Justiça eleitoral abre inquérito policial para investigar compra de diploma por prefeito de Capitão Poço

O prefeito de Capitão Poço, João Gomes de Lima, e também candidato à reeleição, é alvo de inquérito que investiga suposta compra de diploma de ensino médio. O despacho saiu nesta sexta-feira sob a tutela do juiz federal Sérgio Wolney de Oliveira Batista Guedes.

Segundo o despacho, João Gomes de Lima (o João Tonheiro) teria usado documento falso para comprovar suas escolaridade nas eleições municipais de 2016 em que foi eleito prefeito de Capitão Poço.

Além dele, Antônio Edson de Araújo também é alvo. Ele seria o dono da escola onde o diploma falso foi feito. Os dois podem ser enquadrados no artigo 350 do código eleitoral:

Omitir, em documento público ou particular, declaração que dêle devia constar, ou nele inserir ou fazer inserir declaração falsa ou diversa da que devia ser escrita, para fins eleitorais:Pena – reclusão até cinco anos e pagamento de 5 a 15 dias-multa, se o documento é público, e reclusão até três anos e pagamento de 3 a 10 dias-multa se o documento é particular.Parágrafo único. Se o agente da falsidade documental é funcionário público e comete o crime prevalecendo-se do cargo ou se a falsificação ou alteração é de assentamentos de registro civil, a pena é agravada.

Assinaturas divergentes – Em documento de comprovação de alfabetização à justiça eleitoral, João Gomes fez um pequeno texto com uma gramática precária declarando que é alfabetizado. A assinatura no final diverge dos documentos de habilitação, conforme vamos ver mais abaixo.

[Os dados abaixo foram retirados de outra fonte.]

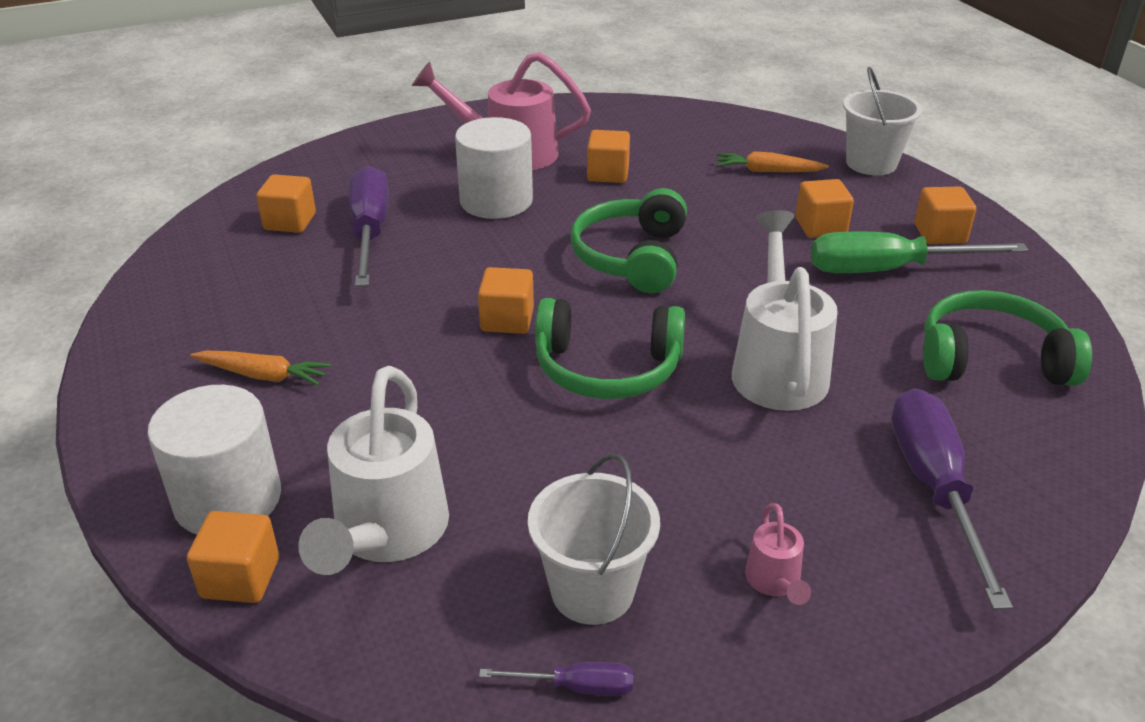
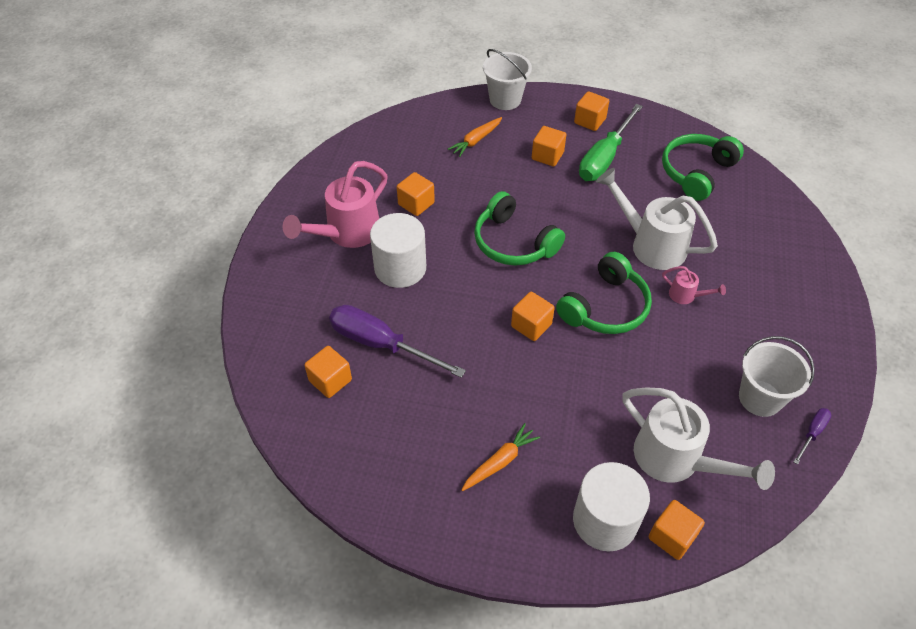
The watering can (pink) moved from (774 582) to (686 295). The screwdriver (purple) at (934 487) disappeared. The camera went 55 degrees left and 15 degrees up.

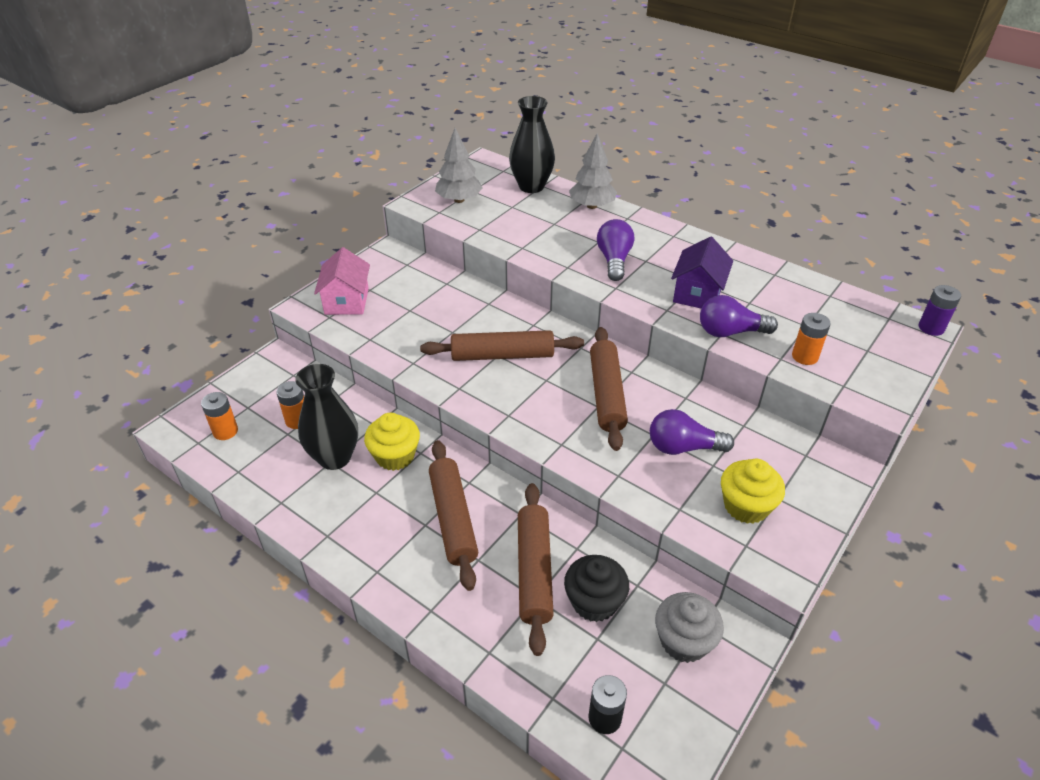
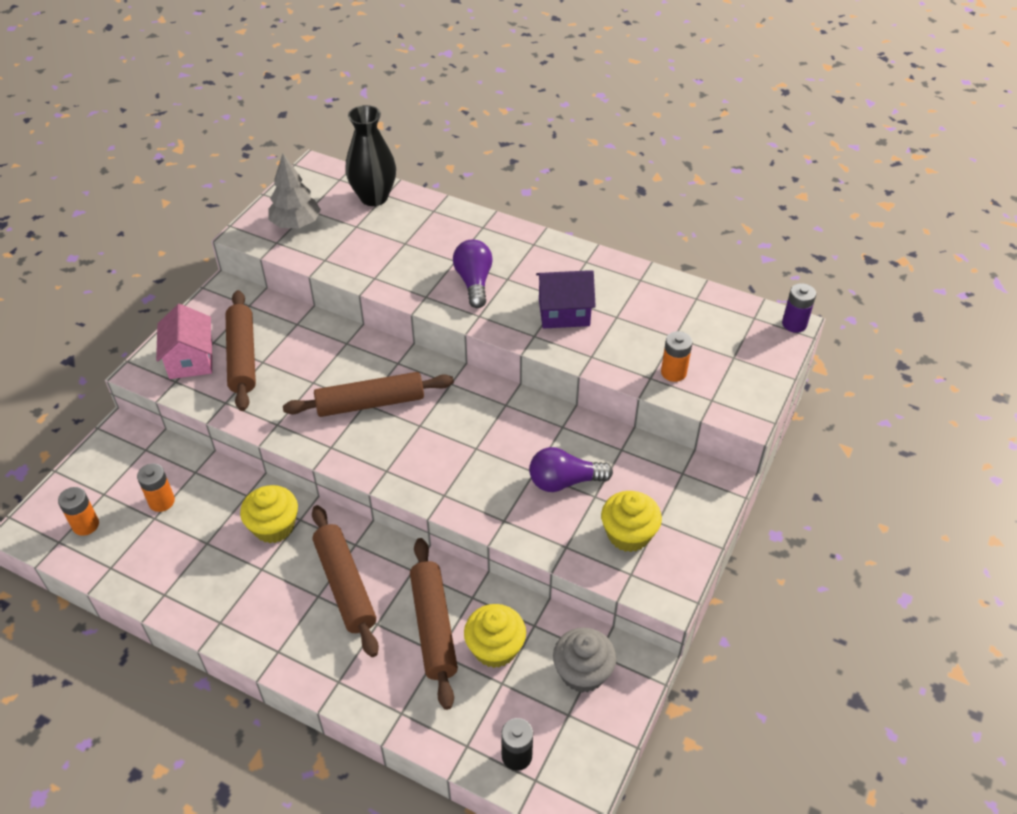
The rolling pin (brown) moved from (607 394) to (243 357). The cupcake (black) at (594 602) became the cupcake (yellow) at (495 648). The house (purple) at (698 293) turned 75 degrees clockwise. The vase (black) at (335 457) disappeared. The tree (grey) at (592 206) disappeared. The light bulb (purple) at (730 332) disappeared. The camera went 10 degrees left and 5 degrees up.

Na sua Carteira de Habilitação Nacional (CNH), emitida em 2013, portanto, três anos antes da declaração acima, a assinatura de João Gomes tinha outros contornos e não era de uma pessoa com dificuldades para escrever. Confira:

Não para por aí. Em sua nova CNH, emitida em agosto de 2018, a assinatura sofre mais uma alteração, com uma caligrafia mais leve e mais legível.

O inquérito que vai apurar o caso estará a cargo da Polícia Federal. João Gomes também responde um processo por falsidade ideológica devido as assinaturas divergentes em seus documentos.